Three years in the office and the return to teaching
We spent nine years in Lahore. After working in Islampura for the first three years, I later started working in the administrative office at the Boys Section in Raiwind Road. I supervised the accounts for about three years. Later, I wrote many applications saying “My task is education” and urged to work as a teacher in our schools again. Towards the end of 2015, I was assigned the task of overseeing the founding of our school in the Dream Garden housing society. In April 2016, we opened our doors to education with 48 students.
When I had first arrived in Lahore, I had found the milieu very different. Lahore was neither a Pakistani nor a Turkish city. There were local philanthropist businesspeople and entrepreneurs who supported the schools’ projects. They built schools, sponsored the education of the students with slim means, and offered iftars and dinners to the needy. Meanwhile, the city administration revamped the road structure in our district almost every day and the city’s overall cleanliness was improving. What’s more, our junior brothers who freshly graduated from our schools would support us in our educational activities. That was something which had long-awaited since the founding our schools. It was time we had to gradually hand the schools over to our Pakistani brothers and sisters. In time, that process was completed without much delay.

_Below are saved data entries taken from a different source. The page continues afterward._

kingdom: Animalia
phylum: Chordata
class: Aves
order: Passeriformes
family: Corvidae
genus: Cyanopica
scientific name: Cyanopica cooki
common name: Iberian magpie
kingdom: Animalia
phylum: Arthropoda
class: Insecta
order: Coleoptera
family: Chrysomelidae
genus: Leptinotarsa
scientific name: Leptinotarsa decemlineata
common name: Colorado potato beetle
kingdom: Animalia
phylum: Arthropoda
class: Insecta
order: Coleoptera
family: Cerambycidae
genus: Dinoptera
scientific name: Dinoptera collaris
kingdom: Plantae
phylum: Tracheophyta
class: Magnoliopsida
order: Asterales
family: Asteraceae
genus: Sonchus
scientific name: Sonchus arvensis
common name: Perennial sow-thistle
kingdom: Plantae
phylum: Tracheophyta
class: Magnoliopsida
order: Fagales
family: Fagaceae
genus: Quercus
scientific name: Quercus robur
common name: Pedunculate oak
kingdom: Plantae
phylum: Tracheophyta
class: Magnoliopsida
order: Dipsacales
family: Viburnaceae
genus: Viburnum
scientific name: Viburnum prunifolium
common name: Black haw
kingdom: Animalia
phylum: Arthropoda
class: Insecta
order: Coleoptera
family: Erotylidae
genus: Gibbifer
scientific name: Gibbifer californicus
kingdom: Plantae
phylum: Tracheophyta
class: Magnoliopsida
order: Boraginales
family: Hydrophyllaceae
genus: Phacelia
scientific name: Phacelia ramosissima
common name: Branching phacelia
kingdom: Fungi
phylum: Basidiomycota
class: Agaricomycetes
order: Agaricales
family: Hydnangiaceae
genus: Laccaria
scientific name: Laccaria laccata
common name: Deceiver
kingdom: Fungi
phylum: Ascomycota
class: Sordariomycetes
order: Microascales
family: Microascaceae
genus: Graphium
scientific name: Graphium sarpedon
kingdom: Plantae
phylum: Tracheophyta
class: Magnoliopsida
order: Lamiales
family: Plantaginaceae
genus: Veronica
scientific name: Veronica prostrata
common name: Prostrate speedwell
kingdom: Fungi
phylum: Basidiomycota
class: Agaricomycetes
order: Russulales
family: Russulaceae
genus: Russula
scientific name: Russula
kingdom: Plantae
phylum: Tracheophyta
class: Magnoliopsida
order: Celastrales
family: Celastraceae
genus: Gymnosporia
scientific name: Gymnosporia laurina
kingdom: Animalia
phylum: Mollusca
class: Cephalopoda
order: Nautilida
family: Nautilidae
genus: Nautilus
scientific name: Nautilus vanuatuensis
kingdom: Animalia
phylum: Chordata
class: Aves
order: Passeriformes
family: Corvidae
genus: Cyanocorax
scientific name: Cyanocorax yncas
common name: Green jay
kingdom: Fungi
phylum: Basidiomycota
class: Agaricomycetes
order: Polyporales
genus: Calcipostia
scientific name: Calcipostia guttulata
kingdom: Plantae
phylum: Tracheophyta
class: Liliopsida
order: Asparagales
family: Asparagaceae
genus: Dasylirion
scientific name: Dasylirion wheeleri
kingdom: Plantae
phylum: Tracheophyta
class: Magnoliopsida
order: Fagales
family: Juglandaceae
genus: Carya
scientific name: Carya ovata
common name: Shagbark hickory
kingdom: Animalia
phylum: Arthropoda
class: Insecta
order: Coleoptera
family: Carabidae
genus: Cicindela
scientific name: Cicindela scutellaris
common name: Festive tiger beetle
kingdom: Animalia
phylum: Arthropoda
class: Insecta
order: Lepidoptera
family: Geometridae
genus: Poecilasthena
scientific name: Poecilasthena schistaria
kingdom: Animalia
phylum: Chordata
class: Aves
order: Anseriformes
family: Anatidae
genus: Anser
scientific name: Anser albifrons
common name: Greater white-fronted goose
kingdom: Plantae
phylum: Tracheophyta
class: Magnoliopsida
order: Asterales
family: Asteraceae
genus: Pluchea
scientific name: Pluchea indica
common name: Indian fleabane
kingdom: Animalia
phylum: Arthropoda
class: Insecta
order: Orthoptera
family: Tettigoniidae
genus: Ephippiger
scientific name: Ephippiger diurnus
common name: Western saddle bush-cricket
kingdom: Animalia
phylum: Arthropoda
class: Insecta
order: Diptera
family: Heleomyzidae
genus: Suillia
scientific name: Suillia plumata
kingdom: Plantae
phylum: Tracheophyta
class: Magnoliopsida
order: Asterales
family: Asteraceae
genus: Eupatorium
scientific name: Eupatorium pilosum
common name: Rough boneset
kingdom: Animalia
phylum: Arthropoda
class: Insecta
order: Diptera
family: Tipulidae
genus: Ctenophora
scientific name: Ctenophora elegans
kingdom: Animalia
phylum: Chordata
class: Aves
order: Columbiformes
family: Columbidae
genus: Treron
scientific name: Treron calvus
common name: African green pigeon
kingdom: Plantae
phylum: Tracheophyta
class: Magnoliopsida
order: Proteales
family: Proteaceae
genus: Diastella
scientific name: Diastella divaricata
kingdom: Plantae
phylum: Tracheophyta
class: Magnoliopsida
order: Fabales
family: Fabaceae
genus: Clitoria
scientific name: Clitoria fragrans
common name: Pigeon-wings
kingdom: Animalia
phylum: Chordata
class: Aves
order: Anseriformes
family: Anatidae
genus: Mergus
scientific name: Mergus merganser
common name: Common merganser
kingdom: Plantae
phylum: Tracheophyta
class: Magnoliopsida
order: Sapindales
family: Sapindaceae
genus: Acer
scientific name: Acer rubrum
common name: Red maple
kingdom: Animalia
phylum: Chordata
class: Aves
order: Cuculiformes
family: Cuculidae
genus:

I completed my master’s degree and my wife went to the university
Meanwhile, I completed my master’s degree and my wife started having her university education. It was an additional hardship for her as a mother of young children to attend to a university which taught in English. However, my wife never quit her classes and secured her place among the best in her batch. This is a commendable achievement for a married woman with young children. At times, she had to the drive in the dense Lahore traffic to and from the university.
My life in Pakistan continued without any interruption for 22 ½ years, until December 31, 2018. Even though it has been three years since we last saw Pakistan, we as a family can never forget those days. Every day, we open discussions from those golden pages of our lives in the past. I am indeed obliged to express the quality of education provided by our schools in Pakistan, because I knew that from my own children. We still live by longing for those days in the past. While leaving Pakistan, it felt as if we were leaving our own homeland. We endeavoured for remaining longer until the last day; however, it was not vouchsafed for us by the Divine Providence.
“Jeevai Jeevai Pakistan! Dil Dil Pakistan!”
(Long Live, Long Live Pakistan! My Love, My Love Pakistan!)
“Pakistan Zindabad! Turki Paindabad!”
(Long Live Pakistan! May Turkey be Everlasting!)
“Pakistan-Turki Dosti Paindabad!”
(May the Pakistan-Turkey Friendship Last Forever!)